19. The medical device of claim 17, wherein the wire basket is operable between a collapsed configuration for introduction into the patient and an expanded configuration for capturing the foreign body, and wherein the wire basket is received within the delivery lumen in the collapsed configuration.

20. The medical device of claim 19, wherein the delivery cannula is configured such that retraction of the wire basket into the delivery lumen causes the wire basket to crush the foreign body as the wire basket transitions from the expanded configuration to the collapsed configuration.

21. The medical device of claim 17, further comprising a handle having a first member slidable relative to a second member, the first member connected to the control member, the second member connected to the delivery cannula, the handle controlling the relative movement of the control member and delivery cannula.

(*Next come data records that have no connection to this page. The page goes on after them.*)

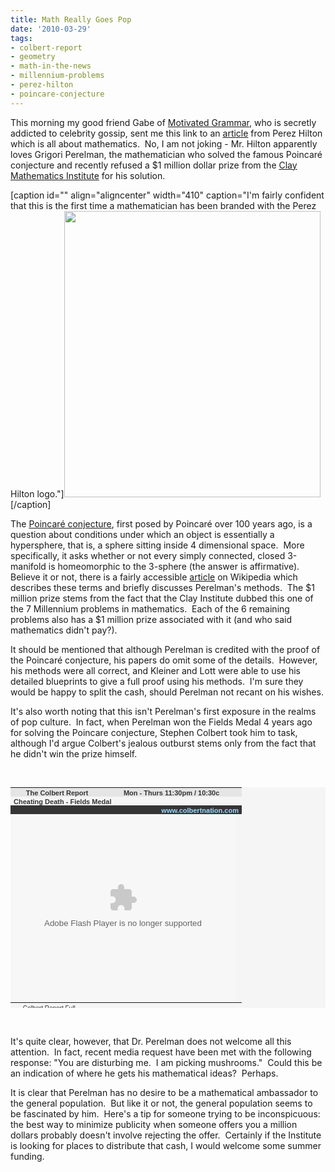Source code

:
 ```yaml
---
title: Math Really Goes Pop
date: '2010-03-29'
tags:
- colbert-report
- geometry
- math-in-the-news
- millennium-problems
- perez-hilton
- poincare-conjecture
---
```


<p>This morning my good friend Gabe of <a href="http://motivatedgrammar.wordpress.com/">Motivated Grammar</a>, who is secretly addicted to celebrity gossip, sent me this link to an <a href="http://perezhilton.com/2010-03-25-man-refuses-prize-after-solving-worlds-most-complicated-math-problem">article</a> from Perez Hilton which is all about mathematics.  No, I am not joking - Mr. Hilton apparently loves Grigori Perelman, the mathematician who solved the famous Poincaré conjecture and recently refused a $1 million dollar prize from the <a href="http://www.claymath.org/">Clay Mathematics Institute</a> for his solution.</p>
<p>[caption id="" align="aligncenter" width="410" caption="I&#39;m fairly confident that this is the first time a mathematician has been branded with the Perez Hilton logo."]<img src="http://img.perezhilton.com/images/2010/03/ap07123109646jb__oPt.jpg" alt="" width="410" height="458" />[/caption]</p>
<p>The <a href="http://en.wikipedia.org/wiki/Poincar%C3%A9_conjecture">Poincaré conjecture</a>, first posed by Poincaré over 100 years ago, is a question about conditions under which an object is essentially a hypersphere, that is, a sphere sitting inside 4 dimensional space.  More specifically, it asks whether or not every simply connected, closed 3-manifold is homeomorphic to the 3-sphere (the answer is affirmative).  Believe it or not, there is a fairly accessible <a href="http://en.wikipedia.org/wiki/Solution_of_the_Poincar%C3%A9_conjecture">article</a> on Wikipedia which describes these terms and briefly discusses Perelman's methods.  The $1 million prize stems from the fact that the Clay Institute dubbed this one of the 7 Millennium problems in mathematics.  Each of the 6 remaining problems also has a $1 million prize associated with it (and who said mathematics didn't pay?).</p>
<p>It should be mentioned that although Perelman is credited with the proof of the Poincaré conjecture, his papers do omit some of the details.  However, his methods were all correct, and Kleiner and Lott were able to use his detailed blueprints to give a full proof using his methods.  I'm sure they would be happy to split the cash, should Perelman not recant on his wishes.</p>
<p>It's also worth noting that this isn't Perelman's first exposure in the realms of pop culture.  In fact, when Perelman won the Fields Medal 4 years ago for solving the Poincare conjecture, Stephen Colbert took him to task, although I'd argue Colbert's jealous outburst stems only from the fact that he didn't win the prize himself.</p>
<p><br class="spacer_" /></p>
</p>
<p><center></p>
<table style="font-family: arial; font-style: normal; font-variant: normal; font-weight: normal; font-size: 11px; line-height: normal; font-size-adjust: none; font-stretch: normal; color: #333333; background-color: #f5f5f5; height: 353px;" cellspacing="0" cellpadding="0" width="360">
<tbody>
<tr style="background-color: #e5e5e5; text-align: center;" valign="middle">
<td style="padding: 2px 1px 0px 5px;"><a style="color: #333; text-decoration: none; font-weight: bold;" href="http://www.colbertnation.com" target="_blank">The Colbert Report</a></td>
<td style="padding: 2px 5px 0px; font-weight: bold;">Mon - Thurs 11:30pm / 10:30c</td>
</tr>
<tr style="height: 14px;" valign="middle">
<td style="padding: 2px 1px 0px 5px;" colspan="2"><a style="color: #333; text-decoration: none; font-weight: bold;" href="http://www.colbertnation.com/the-colbert-report-videos/73352/august-22-2006/cheating-death---fields-medal" target="_blank">Cheating Death - Fields Medal</a></td>
</tr>
<tr style="height: 14px; background-color: #353535;" valign="middle">
<td style="padding: 2px 5px 0px; overflow: hidden; width: 360px; text-align: right;" colspan="2"><a style="color: #96deff; text-decoration: none; font-weight: bold;" href="http://www.colbertnation.com/" target="_blank">www.colbertnation.com</a></td>
</tr>
<tr valign="middle">
<td style="padding: 0px; text-align: center;" colspan="2">
<object style="display: block;" classid="clsid:d27cdb6e-ae6d-11cf-96b8-444553540000" width="360" height="301" codebase="http://download.macromedia.com/pub/shockwave/cabs/flash/swflash.cab#version=6,0,40,0"><param name="bgcolor" value="#000000" /><param name="flashvars" value="autoPlay=false" /><param name="src" value="http://media.mtvnservices.com/mgid:cms:item:comedycentral.com:73352" /><param name="wmode" value="window" /><param name="allowfullscreen" value="true" /><embed style="display: block;" type="application/x-shockwave-flash" width="360" height="301" src="http://media.mtvnservices.com/mgid:cms:item:comedycentral.com:73352" allowfullscreen="true" wmode="window" flashvars="autoPlay=false" bgcolor="#000000"></embed></object>
</td>
</tr>
<tr style="height: 18px;" valign="middle">
<td style="padding: 0px;" colspan="2">
<table style="margin: 0px; text-align: center; height: 100%;" cellspacing="0" cellpadding="0" width="100%">
<tbody>
<tr valign="middle">
<td style="padding: 3px; width: 33%;"><a style="font: 10px arial; color: #333; text-decoration: none;" href="http://www.colbertnation.com/full-episodes" target="_blank">Colbert Report Full Episodes</a></td>
<td style="padding: 3px; width: 33%;"><a style="font: 10px arial; color: #333; text-decoration: none;" href="http://www.indecisionforever.com" target="_blank">Political Humor</a></td>
<td style="padding: 3px; width: 33%;"><a style="font: 10px arial; color: #333; text-decoration: none;" href="http://www.colbertnation.com/video/tag/health" target="_blank">Health Care Reform</a></td>
</tr>
</tbody>
</table>
</td>
</tr>
</tbody>
</table>
<p></center></p>
<p><br class="spacer_" /></p>
<p>It's quite clear, however, that Dr. Perelman does not welcome all this attention.  In fact, recent media request have been met with the following response: "You are disturbing me.  I am picking mushrooms."  Could this be an indication of where he gets his mathematical ideas?  Perhaps.</p>
<p>It is clear that Perelman has no desire to be a mathematical ambassador to the general population.  But like it or not, the general population seems to be fascinated by him.  Here's a tip for someone trying to be inconspicuous: the best way to minimize publicity when someone offers you a million dollars probably doesn't involve rejecting the offer.  Certainly if the Institute is looking for places to distribute that cash, I would welcome some summer funding.</p>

22. A method of performing lithotripsy on a foreign body within a bodily lumen of a patient, the method comprising the steps of: providing a wire basket connected to a control member, the wire basket constructed from a plurality of multifilament wires each following a generally helical path to give the wire basket a generally helical configuration, the control member extending proximally from the wire basket;providing a delivery cannula defining a delivery lumen, the control member being slidably disposed within the delivery lumen such that the wire basket is operable between a collapsed configuration within the delivery lumen and an expanded configuration outside of the delivery lumen;positioning the wire basket and delivery cannula proximate the foreign body in the collapsed configuration;translating the control member relative to the delivery cannula such that the wire basket assumes the expanded configuration;manipulating the control member to capture the foreign body within the wire basket from a side of the wire basket; andcausing the wire basket to assume its collapsed configuration to crush the foreign body.

23. The method of claim 22, wherein the causing step includes translating the control member relative to the wire basket.

24. The method of claim 22, wherein the wire basket dilates the bodily lumen in the expanded configuration.

25. The method of claim 22, further comprising the steps of providing a reinforced lithotripsy cable and translating the cable over the delivery cannula.

26. The method of claim 22, wherein the causing step includes translating the control member relative to the reinforced lithotripsy cable.